I felt so exhausted that all I wanted to do was sleep. Belinda made me some warm lemon and honey for my throat and by the time I had finished it my eyes were closing. I fell into a very deep sleep.
“They are here,” Belinda shouted, looking through the front curtains. “Oh, both of them at the same time. How lovely.”
Cheryl, Matt and their three children, along with David, Ruth and the twins all came up the garden path, all carrying presents, wine, and all sorts of wonderful goodies.
We soon proceeded to give out all of the presents. The children whooped when they saw their gifts. We all hugged and kissed, thanking each other for such well thought out items. Belinda received a new yoga mat, a Samsung tablet and from me some new gold earrings. I received some new gardening wellies and a lovely pair of silk pyjamas from Belinda.
Finally Cheryl and David came with two packages. They said that they wanted to buy me something particular, but due to the cost had decided to buy jointly.
My excitement grew as I saw the anticipation of both of their faces. This was obviously something quite special.
It was a Daiwa trout fishing rod and the book that I had always wanted, but could never afford, an original new copy of Robert Roosevelt’s ‘Superior Fishing’.
I looked at Belinda. She was nervously smiling, trying to reassure me with her lovely caring eyes. The tears began to roll down my cheeks. I couldn’t speak.
Cheryl and David stared at me in amazement. The whole family was looking at me. No one had ever seen me cry before.
“Dad! What’s up? Don’t you like it? We just wanted to buy you something special this year, especially as you will have time on your hands now that you have retired.”
I tried to speak, but the words would not form. The horror of yesterday came flooding back into my mind. Eventually I stammered, “No, really.
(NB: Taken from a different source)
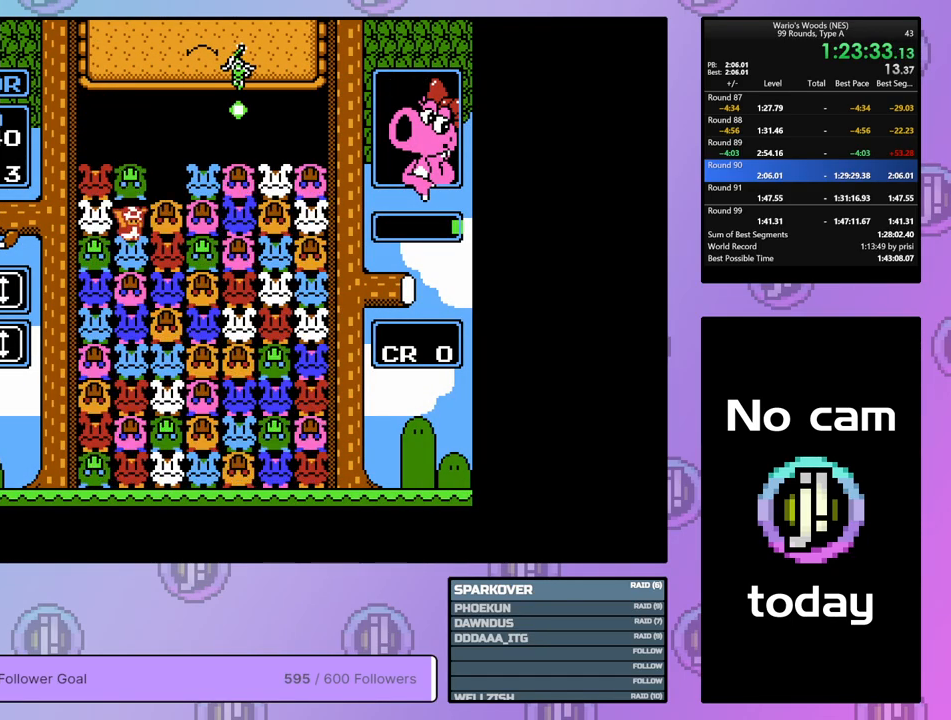
{"buttons": ["A"], "events": [[50, "B", "down"], [183, "B", "up"], [400, "A", "down"]]}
It is lovely, just what I always wanted”
“Then what on Earth is the matter Dad?”
I just managed to get the words out before I finally broke down completely, blubbering like a baby.
“I never want to see another trout as long as I live.”
Of course I calmed down eventually. Our Christmas lunch was wonderful. Crackers, paper hats, turkey and all of our usual traditional celebrations were as perfect as ever.
After lunch, while the children occupied themselves with their presents and played games, Belinda and I told the story of yesterday’s drama with the miles of tread and the extra-large trout. Everyone was quiet, listening intently until we had finished. After I had explained how a four pound trout came out of my body, at the end of hundreds of yards of line, David was first to break the silence.
“Brilliant Dad. Absolutely brilliant.”
Everyone burst out laughing, totally impressed with the joke tears, the whole crazy story.
“You must have spent the whole day preparing that one. And the tears. You really had us all fooled.”
I leant over to Belinda and whispered, “should we go to the rubbish bin and show them?”
“I think not,” she quietly replied. “better to leave it as it is.”